Work to be completed = Below is a listing to transcribe in full and exactly; keep the pictures out.

Provided data =
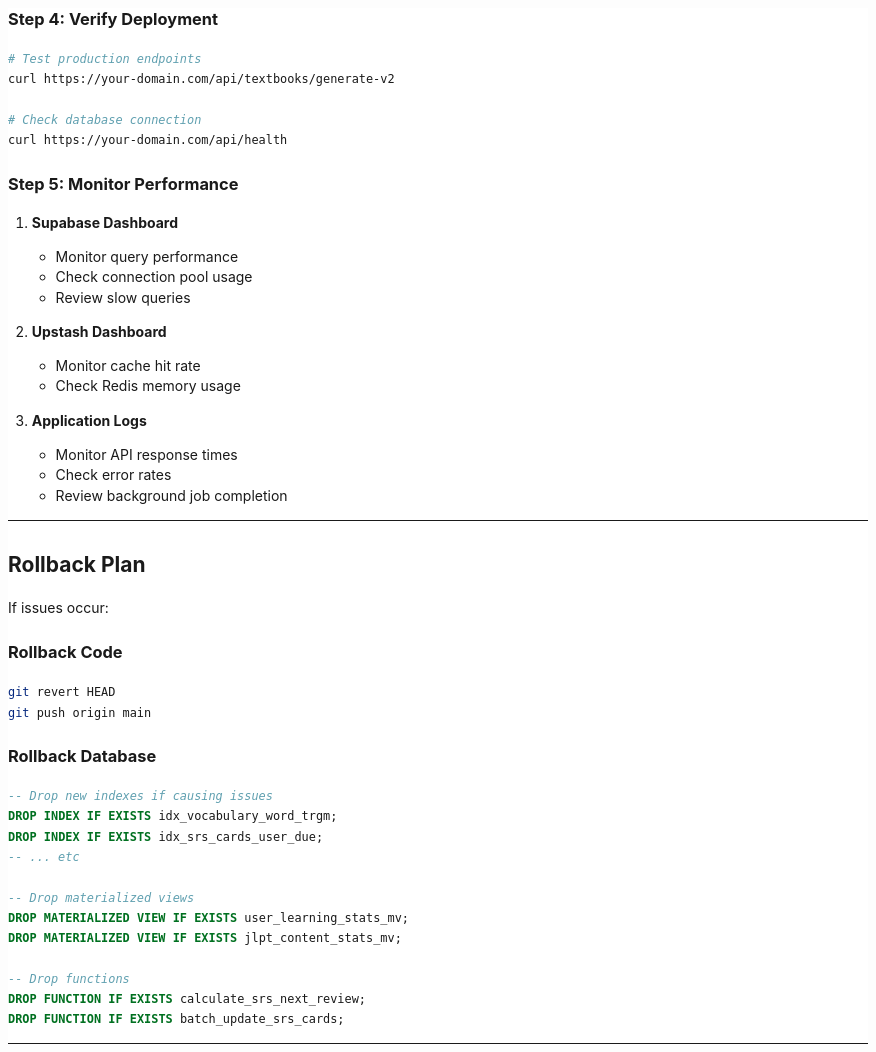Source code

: ### Step 4: Verify Deployment

```bash
# Test production endpoints
curl https://your-domain.com/api/textbooks/generate-v2

# Check database connection
curl https://your-domain.com/api/health
```

### Step 5: Monitor Performance

1. **Supabase Dashboard**
   - Monitor query performance
   - Check connection pool usage
   - Review slow queries

2. **Upstash Dashboard**
   - Monitor cache hit rate
   - Check Redis memory usage

3. **Application Logs**
   - Monitor API response times
   - Check error rates
   - Review background job completion

---

## Rollback Plan

If issues occur:

### Rollback Code
```bash
git revert HEAD
git push origin main
```

### Rollback Database
```sql
-- Drop new indexes if causing issues
DROP INDEX IF EXISTS idx_vocabulary_word_trgm;
DROP INDEX IF EXISTS idx_srs_cards_user_due;
-- ... etc

-- Drop materialized views
DROP MATERIALIZED VIEW IF EXISTS user_learning_stats_mv;
DROP MATERIALIZED VIEW IF EXISTS jlpt_content_stats_mv;

-- Drop functions
DROP FUNCTION IF EXISTS calculate_srs_next_review;
DROP FUNCTION IF EXISTS batch_update_srs_cards;
```

---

Answer to this task =
Source code

: ### Step 4: Verify Deployment

```bash
# Test production endpoints
curl https://your-domain.com/api/textbooks/generate-v2

# Check database connection
curl https://your-domain.com/api/health
```

### Step 5: Monitor Performance

1. **Supabase Dashboard**
   - Monitor query performance
   - Check connection pool usage
   - Review slow queries

2. **Upstash Dashboard**
   - Monitor cache hit rate
   - Check Redis memory usage

3. **Application Logs**
   - Monitor API response times
   - Check error rates
   - Review background job completion

---

## Rollback Plan

If issues occur:

### Rollback Code
```bash
git revert HEAD
git push origin main
```

### Rollback Database
```sql
-- Drop new indexes if causing issues
DROP INDEX IF EXISTS idx_vocabulary_word_trgm;
DROP INDEX IF EXISTS idx_srs_cards_user_due;
-- ... etc

-- Drop materialized views
DROP MATERIALIZED VIEW IF EXISTS user_learning_stats_mv;
DROP MATERIALIZED VIEW IF EXISTS jlpt_content_stats_mv;

-- Drop functions
DROP FUNCTION IF EXISTS calculate_srs_next_review;
DROP FUNCTION IF EXISTS batch_update_srs_cards;
```

---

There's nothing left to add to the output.